Reading text:
◆ ◆ ◆ ◆ ◆ ◆ ◆
The black symbols (with their fitted Gaussians) in Figure 6 refer to the slow random series (1–4 Hz), and the red symbols refer to the fast series (4–11 Hz). For the slow series, temporal alignment was perceived best when the sound was delayed relative to vision, as with the previous experiments. However, for the fast series, the opposite occurred, and vision had to be delayed slightly to produce perceptual synchrony (best brought out in Figure 6D). On average, a delay of about 30 and −10 ms (i.e., a delay of vision) was needed for perceptual synchrony of the slow and fast series, respectively. 
Discussion
The experiments of this study report a number of consistent findings. Firstly, the perceptual asynchronies between visual and auditory signals in natural video sequences of conga drumming are very similar to those in simulated drumming sequences with matching dynamic structure, much more so than those measured with artificial stimuli of constant speed. Secondly, whereas sound must in general be delayed relative to vision to produce audiovisual synchrony, the size of the delay producing the best perceived synchrony is negatively correlated with drumming tempo: Higher drumming frequencies require less sound delay to be perceived as simultaneous. Thirdly, the range of audio delays supporting audiovisual simultaneity decreases as drumming tempo increases and does so in an asymmetrical manner. 
One of the aims of this paper was to investigate whether temporal synchrony between senses depends on motion being real or biological, as it seems for purely visual stimuli (Aymoz & Viviani, 2004). Our data revealed no reduction in perceptual asynchronies for biological drumming: Indeed, they were actually larger as compared with artificial stimuli of constant speed. It is not clear at this stage why we did not confirm the results of Aymoz and Viviani (2004). It is possible that their proposal does not apply to cross-modal situations, but more experimental data are clearly needed before drawing firm conclusions. The experiments with random drumming tempos (Experiment 3) agree with the previous two experiments in showing that the auditory delay needed for perceptual synchrony decreases with drumming tempo. 
Although the highest drumming tempo we investigated in Experiments 1 and 2 was 4 Hz, a temporal frequency that has been previously indicated as being near the limit for audiovisual synchrony perception (Fujisaki & Nishida, 2005; Recanzone, 2003; Shipley, 1964), extrapolation of the curves shown in Figures 3 and 4 suggests that the auditory delay required for perceptual synchrony should drop to zero for drumming tempos of 6–8 Hz and could become negative for higher frequencies. Consistent with this speculation are the results we obtained in the fast random drumming (4–11 Hz) conditions investigated in Experiment 3. Indeed, these results not only suggest that audiovisual temporal alignment is still obtainable under some circumstances for frequency rates higher than 4 Hz (data distribution were indeed optimally fitted by Gaussian curves as shown by red curves in Figure 6) but also confirm that with high temporal frequency (on average above 6 Hz), negative auditory delays are required for perceptual synchrony. The results cannot be attributed to the fact that the higher drumming frequencies contained more cycles (hence, more opportunities to make the temporal comparison), as keeping number of cycles rather than duration constant had little effect on the results (green symbols in Figure 3).
◆ ◆ ◆ ◆ ◆ ◆ ◆
Work task 1: Based on the audiovisual synchrony text, decide whether each statement agrees with it. Give yes or no for each, and quote the words from the text that settle it. (a) For the fast random series, vision had to be delayed to produce perceptual synchrony. (b) Biological drumming reduced perceptual asynchronies compared with artificial stimuli of constant speed. (c) The range of audio delays supporting audiovisual simultaneity grows as drumming tempo increases.
Work task 2: According to the audiovisual synchrony text, what was the highest drumming tempo investigated in Experiments 1 and 2?
◆ ◆ ◆ ◆ ◆ ◆ ◆
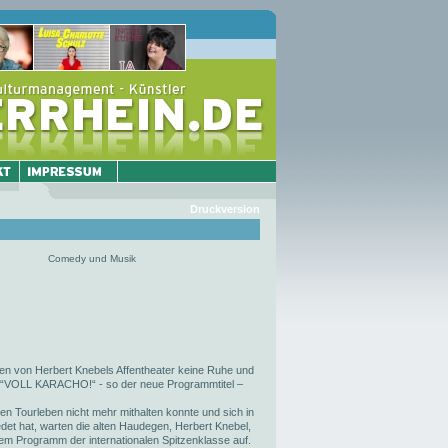
Druckversion
Comedy und Musik
en von Herbert Knebels Affentheater keine Ruhe und
it “VOLL KARACHO!“ - so der neue Programmtitel –
 Tourleben nicht mehr mithalten konnte und sich in
et hat, warten die alten Haudegen, Herbert Knebel,
em Programm der internationalen Spitzenklasse auf.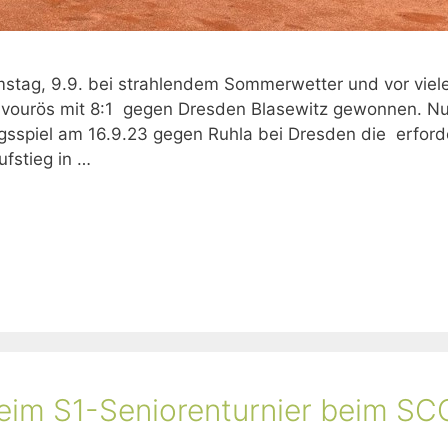
stag, 9.9. bei strahlendem Sommerwetter und vor viel
ravourös mit 8:1 gegen Dresden Blasewitz gewonnen. N
egsspiel am 16.9.23 gegen Ruhla bei Dresden die erforde
fstieg in …
eim S1-Seniorenturnier beim SC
◆ ◆ ◆ ◆ ◆ ◆ ◆
Answer space 1:
(a) Yes: "vision had to be delayed slightly to produce perceptual synchrony"
(b) No: "Our data revealed no reduction in perceptual asynchronies for biological drumming"
(c) No: "the range of audio delays supporting audiovisual simultaneity decreases as drumming tempo increases"

Answer space 2: 4 Hz